Saved entries:

□ □ □ □ □ □ □

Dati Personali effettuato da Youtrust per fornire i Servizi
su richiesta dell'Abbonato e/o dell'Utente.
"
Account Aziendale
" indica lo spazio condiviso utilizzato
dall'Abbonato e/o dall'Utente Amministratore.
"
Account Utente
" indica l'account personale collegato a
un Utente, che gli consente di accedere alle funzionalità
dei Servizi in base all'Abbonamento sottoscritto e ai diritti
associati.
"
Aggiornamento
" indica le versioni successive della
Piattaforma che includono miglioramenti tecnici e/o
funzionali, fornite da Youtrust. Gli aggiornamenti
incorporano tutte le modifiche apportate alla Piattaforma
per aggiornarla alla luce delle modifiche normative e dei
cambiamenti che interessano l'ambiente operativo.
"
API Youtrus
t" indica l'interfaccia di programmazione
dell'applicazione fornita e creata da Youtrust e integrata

□ □ □ □ □ □ □

Write out the lines of the items starting at the very beginning and ending at the line that contains "funzionali, fornite da", with both of those lines included.

Dati Personali effettuato da Youtrust per fornire i Servizi
su richiesta dell'Abbonato e/o dell'Utente.
"
Account Aziendale
" indica lo spazio condiviso utilizzato
dall'Abbonato e/o dall'Utente Amministratore.
"
Account Utente
" indica l'account personale collegato a
un Utente, che gli consente di accedere alle funzionalità
dei Servizi in base all'Abbonamento sottoscritto e ai diritti
associati.
"
Aggiornamento
" indica le versioni successive della
Piattaforma che includono miglioramenti tecnici e/o
funzionali, fornite da Youtrust. Gli aggiornamenti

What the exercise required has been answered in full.